Highlights & Insights¶
- Frequency-domain analysis is highly insightful: Explaining why diffusion models excel at high frequencies through the lens of SNR decay, and using this insight to introduce noise injection into a regression framework, represents an elegant integration of theory and practice.
- Dual-stream decoupling is well-designed: Separating low-frequency generalization and high-frequency detail capability into two independent streams, combined with a domain-specific training strategy, fully leverages the advantages of different data sources.
- Online normal regularization is a key innovation: Unlike CraftsMan's post-processing regularization or Trellis's use of normal loss solely during VAE training, NoRLD introduces normal supervision online during diffusion training, making it more direct and effective.
- Problem decomposition is a valuable paradigm: Decomposing the challenging image-to-3D task into two relatively tractable sub-problems and using an intermediate representation (normal maps) reduces overall learning difficulty.
- Data supplementation strategy is practical: Synthesizing the DetailVerse dataset to compensate for deficiencies in existing datasets represents a viable solution to the scarcity of high-quality 3D data.
Limitations & Future Work¶
- Cache truncation prevents access to complete quantitative experiments and ablation study results.
- The dual-stream architecture combined with VAE decoding introduces substantial computational overhead for normal regularization.
- Performance may be limited for categories not well covered by the DetailVerse dataset, given its dependence on data quality and diversity.
- While normal maps as an intermediate representation alleviate ambiguity, they cannot fully resolve depth ambiguity (normals encode orientation rather than distance).
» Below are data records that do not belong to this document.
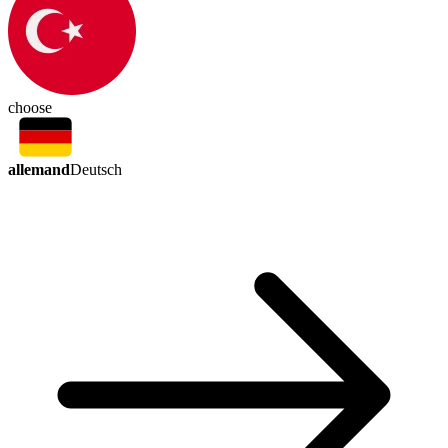
choose
allemand
Deutsch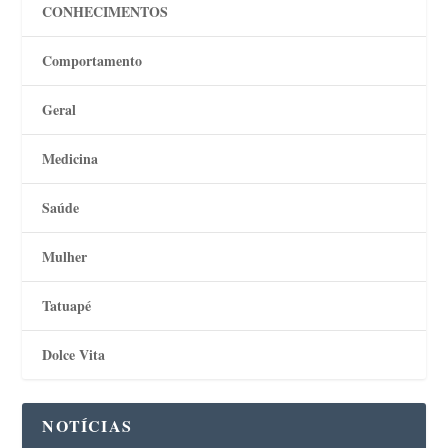
CONHECIMENTOS
Comportamento
Geral
Medicina
Saúde
Mulher
Tatuapé
Dolce Vita
NOTÍCIAS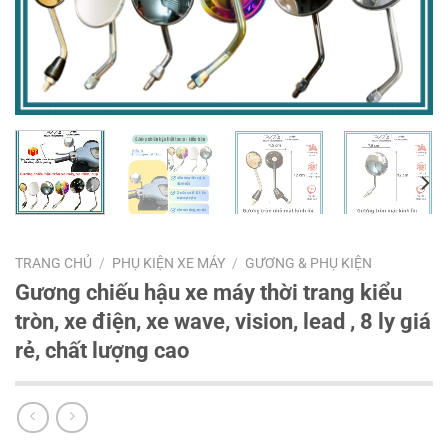
TRANG CHỦ
/
PHỤ KIỆN XE MÁY
/
GƯƠNG & PHỤ KIỆN
Gương chiếu hậu xe máy thời trang kiểu
tròn, xe điện, xe wave, vision, lead , 8 ly giá
rẻ, chất lượng cao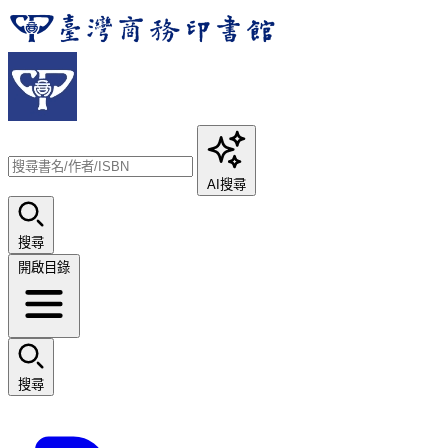
AI搜尋
搜尋
開啟目錄
搜尋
- Errors may accumulate across the two-stage pipeline (normal estimation followed by 3D generation).
Related Work & Insights¶
- 3D Generation: Direct image-to-3D methods including CRM, InstantMesh, CraftsMan, Trellis, and Unique3D.
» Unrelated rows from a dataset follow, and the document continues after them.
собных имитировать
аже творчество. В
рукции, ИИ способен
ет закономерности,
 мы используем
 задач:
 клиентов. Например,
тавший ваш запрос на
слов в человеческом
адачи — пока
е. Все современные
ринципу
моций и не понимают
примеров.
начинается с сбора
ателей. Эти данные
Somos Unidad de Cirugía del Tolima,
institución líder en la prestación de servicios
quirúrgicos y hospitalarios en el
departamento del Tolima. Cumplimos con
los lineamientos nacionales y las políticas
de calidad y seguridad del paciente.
- Normal Estimation: Diffusion-based (Marigold, GeoWizard, StableNormal) vs. regression-based (DSINE, Metric3D).
- Normal Maps in 3D: Normal rendering losses in SDS optimization; multi-view normal fusion.
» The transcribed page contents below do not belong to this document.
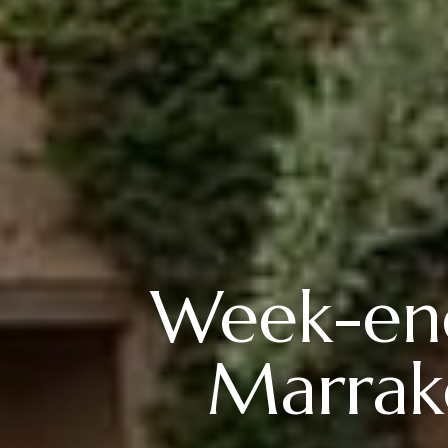
Week-end
Marrake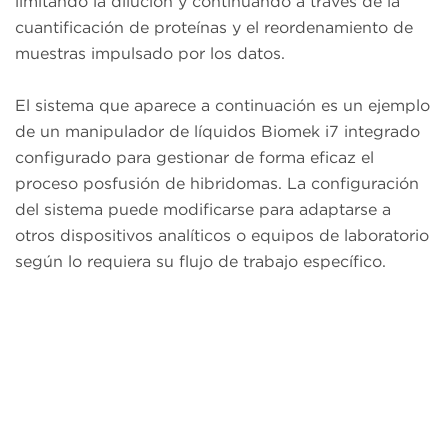
limitando la dilución y continuando a través de la
cuantificación de proteínas y el reordenamiento de
muestras impulsado por los datos.
El sistema que aparece a continuación es un ejemplo
de un manipulador de líquidos Biomek i7 integrado
configurado para gestionar de forma eficaz el
proceso posfusión de hibridomas. La configuración
del sistema puede modificarse para adaptarse a
otros dispositivos analíticos o equipos de laboratorio
según lo requiera su flujo de trabajo específico.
- 3D Datasets: Objaverse, Objaverse-XL, MVImgNet.
Rating¶
- Novelty: ★★★★☆ — Normal bridging is not entirely novel, but noise-injected regression and online normal regularization represent significant innovations.
- Technical Depth: ★★★★★ — The frequency-domain analysis is rigorous; the dual-stream design and domain-specific training strategy are well-grounded theoretically.
- Experimental Quality: ★★★☆☆ — Cannot be fully assessed due to cache truncation, though the experimental design appears sound based on the method description.
- Practicality: ★★★★☆ — High-fidelity generated 3D models have direct application value in gaming, film production, 3D printing, and related fields.
- Writing Clarity: ★★★★★ — The paper is well-structured, with thorough explanations of the frequency-domain analysis and method motivation.